Although there are clearly constant qualities that each of us carry from place to place, relationship to relationship, there's also much of us that gets expressed - drawn out of us - by the places we're in and by who we're with.The offices, public areas, homes, living spaces, kitchens and meeting rooms we inhabit, each with their lighting and decor and furniture and equipment, afford us certain possibilities and deny us others. Some places bring out the possibility of being focussed and diligent, others bring out our playfulness, and in yet others we get attuned mostly to our boredom or agitation.As we move from place to place, situation to situation, we might notice the different possibilities that are brought forth. But we rarely see that the entire cultural and architectural background in which we live is shaping us all the time. The very kind of people we come to be is, in large part, being produced by the built environment in which we live. And because it's all pervasive - we're born into it and, unless we immerse ourselves first-hand and deeply in other cultures we rarely escape from it - much of its shaping effect is completely invisible to us.I have been reading Junichiro Tanizaki's book In Praise of Shadows this week, which is all about this. Tanizaki shows us how, in the west, our contemporary buildings emphasise light. We build large windows to catch the sun, and where this is impossible we add bright electric lighting - fluorescent tubes, halogens, bright white bulbs - to illuminate and to banish darkness. And while this can be beautiful, and is at the least enormously practical, there is something profound about the possibilities of deep shadow that we rarely encounter, and so barely know.On the traditional Japanese way of building a toilet, for example - so different from bright white, tile and porcelain constructions - he writes:

"There are certain prerequisites: a degree of dimness, absolute cleanliness, and a quiet so complete one can hear the hum of a mosquito.
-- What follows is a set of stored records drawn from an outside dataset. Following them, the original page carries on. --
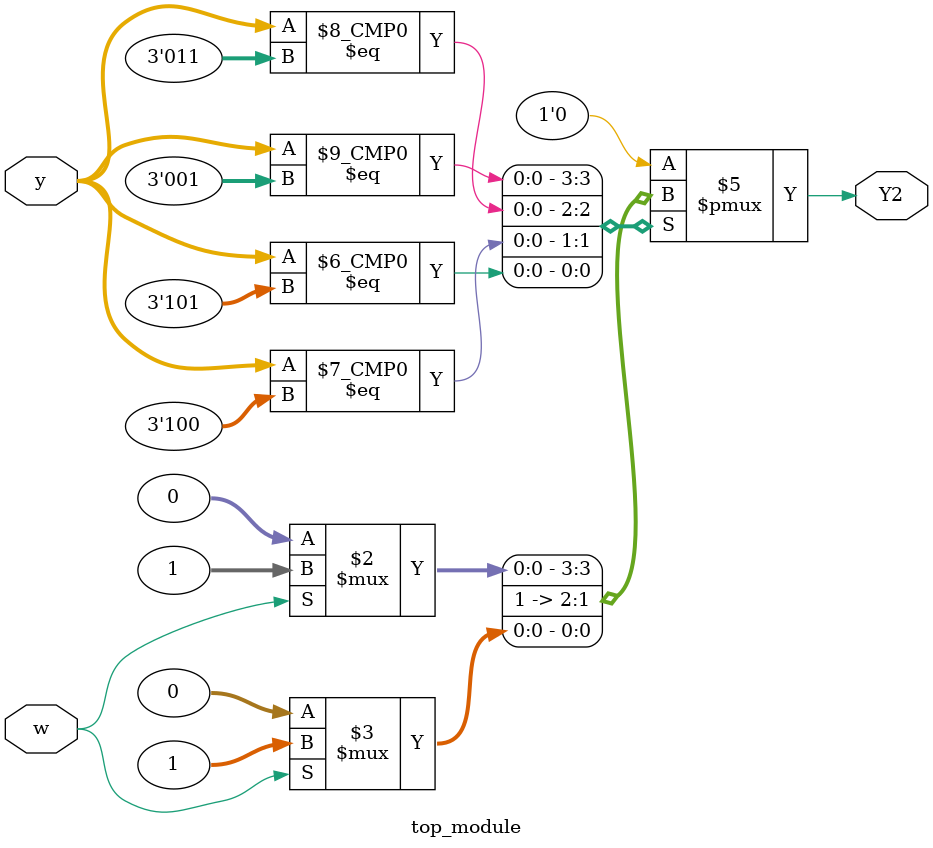
<source format=sv>
module top_module(
    input [3:1] y,
    input w,
    output reg Y2
);

    always @(*) begin
        case (y)
            3'b000: Y2 = 0;  // State A
            3'b001: Y2 = w ? 1 : 0;  // State B
            3'b010: Y2 = 0;  // State C
            3'b011: Y2 = 1;  // State D
            3'b100: Y2 = 1;  // State E
            3'b101: Y2 = w ? 1 : 0;  // State F
            default: Y2 = 0;
        endcase
    end

endmodule

</source>
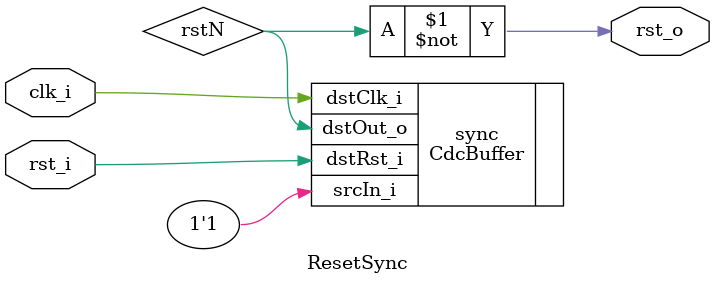
<source format=sv>

`default_nettype none
module ResetSync (
    input   wire    clk_i,
    input   wire    rst_i,
    output  wire    rst_o
);

`ifdef RACYICS

    logic syncRst_n;
    ri_common_reset_sync sync (
        .clk_i          (clk_i),
        .reset_n_i      (~rst_i),
        .testmode_i     (1'b0),
        .sync_reset_n_o (syncRst_n)
    );
    assign rst_o = ~syncRst_n;

`else

    logic rstN;
    CdcBuffer sync (
        .srcIn_i    (1'b1),
        .dstClk_i   (clk_i),
        .dstRst_i   (rst_i),
        .dstOut_o   (rstN)
    );
    assign rst_o = ~rstN;

`endif


endmodule 

</source>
I love to listen from such a toilet to the sound of softly falling rain, especially if it is a toilet of the Kantō region, with its long, narrow windows at floor level; there one can listen with such a sense of intimacy to the raindrops falling from the eaves and the trees, seeping into the earth as they wash over the base of a stone lantern and freshen the moss about the stepping stones... Here, I suspect, is where haiku poets over the ages have come by a great many of their ideas."

It is shadow around which the traditional Japanese interior world is constructed, and which Tanizaki describes so beautifully in his book. His attention ranges from the design of living rooms and bathrooms - and their affect on us - to the experience of eating steaming rice in the dimness of low-eaved, paper-walled dining rooms; from the practicalities of cleaning and heating our living and working spaces to the possibility of ordinary, everyday buildings as places of spiritual repose.In Praise of Shadows is readable in one short sitting, and an exquisite way of seeing in a new way what's possible for us, and hidden from us, in the contemporary world of work and home.